One week before the class period that they are to facilitate, they will post a
reflection on our class blog that includes an exploration of their personal
relationship with the issue they would like us to discuss, a list of materials
they’d like the class to review (they should provide links to any of these that
are online and hard copies of those that are not), and one or more questions that
they would like the class to reflect upon prior to our next class meeting.
On-farm participation:
Students will spend three hours each week on the farm, participating in farm
activities under the supervision of the farm’s owners. They will learn how
these activities fit into the larger scope of the farm’s operations, how the
farm fits in to the food-shed within which it operates, and how Amy & John
address critical agricultural issues through their farming practices.
Student-generated
project: As a group, students will decide on a collaborative project
they wish to undertake as a means of actively engaging in food systems
transformation during the course of the quarter. This project will take place
in the Kalamazoo community, on or near campus.

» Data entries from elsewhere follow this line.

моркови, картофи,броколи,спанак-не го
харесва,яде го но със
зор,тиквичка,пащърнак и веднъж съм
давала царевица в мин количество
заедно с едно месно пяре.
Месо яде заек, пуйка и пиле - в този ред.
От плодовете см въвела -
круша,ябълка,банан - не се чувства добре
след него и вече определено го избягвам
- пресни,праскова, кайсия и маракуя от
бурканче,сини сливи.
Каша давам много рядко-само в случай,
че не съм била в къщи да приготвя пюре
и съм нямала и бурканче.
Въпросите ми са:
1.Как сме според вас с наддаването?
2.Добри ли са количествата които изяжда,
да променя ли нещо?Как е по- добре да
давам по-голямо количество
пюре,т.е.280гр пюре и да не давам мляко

Reflections: Each week students will be asked to write a reflection on
our class blog in response to the questions posed by the facilitator of our
next on-campus meeting. At the end of the quarter, students will write a
reflection and evaluation of their overall experience in the course. These will
be used in planning future versions of this course.
Grading: Since the
success of this course depends on the efforts and investment of the students
involved, this class will be graded on participation in each of the four activities
listed above:
Class facilitation (providing matl. & reflection
questions; leading discussion): 25%
On-farm participation (showing up on time each week
prepared to dig in!): 25%
Class-generated project (active participation in project
visioning and follow-through): 25%
Weekly blog posts, in-class participation, and course
reflection (providing thoughtful, in-depth responses): 25%
Course Materials
We will read K alumnus Nicolette Hahn Niman’s Defending Beef. We will be meeting and
having dinner with Nicolette between 4-6pm on Monday, April 27 prior to her
on-campus reading. Please reserve this time on your calendar!
Other course materials will be determined primarily by the
course participants. The facilitator of each class period will determine what
information he or she would like the class to review prior to that class
meeting. Amy and John may also provide informational materials to help the
class better understand their farming practices. We may also decide to read
books or watch films together.
For the on-farm classes, students should bring clothes,
shoes, and gloves that can get wet, dirty, torn, and/or otherwise ruined. They
should check the weather report prior to leaving campus and bring multiple
layers of clothing in order to adapt to changing weather conditions. It is
often much colder and windier on the farm than in town. Rain happens. This
course offers students the opportunity to experience daily farm life, which
includes working outdoors in less-than-wonderful weather.